- _DATA EXCERPTS_:
▬▬▬
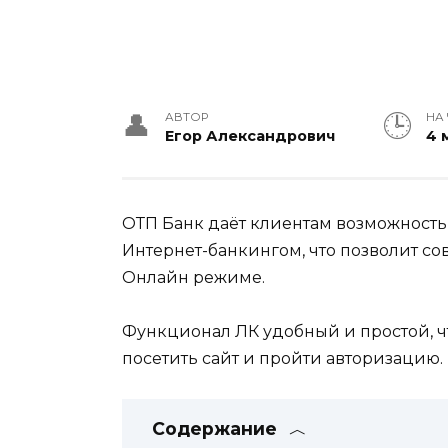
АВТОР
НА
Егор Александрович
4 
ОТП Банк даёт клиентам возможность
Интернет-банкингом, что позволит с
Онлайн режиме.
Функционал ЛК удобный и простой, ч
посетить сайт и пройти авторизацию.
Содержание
▬▬▬
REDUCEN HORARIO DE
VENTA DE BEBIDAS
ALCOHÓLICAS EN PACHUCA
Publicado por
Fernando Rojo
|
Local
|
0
▬▬▬
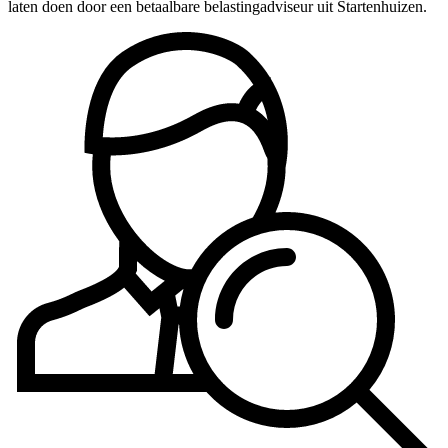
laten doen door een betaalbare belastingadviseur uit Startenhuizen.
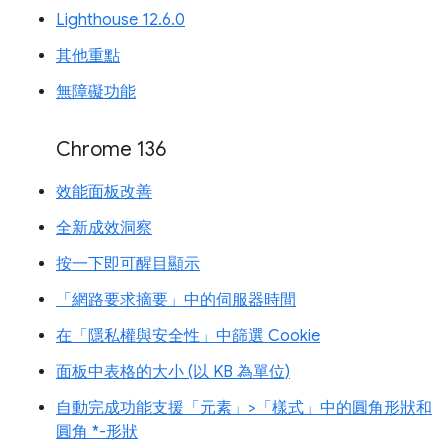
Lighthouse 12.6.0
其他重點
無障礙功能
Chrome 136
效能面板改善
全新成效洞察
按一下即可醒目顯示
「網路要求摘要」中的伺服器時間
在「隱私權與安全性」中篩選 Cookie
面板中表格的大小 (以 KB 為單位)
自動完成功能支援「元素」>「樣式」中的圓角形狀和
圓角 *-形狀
▬▬▬
- _EXERCISE DETAILS_: Collect every line of the listing above that contains the word "laten", and copy each of those lines in full.

- _WRITTEN ANSWER_:
laten doen door een betaalbare belastingadviseur uit Startenhuizen.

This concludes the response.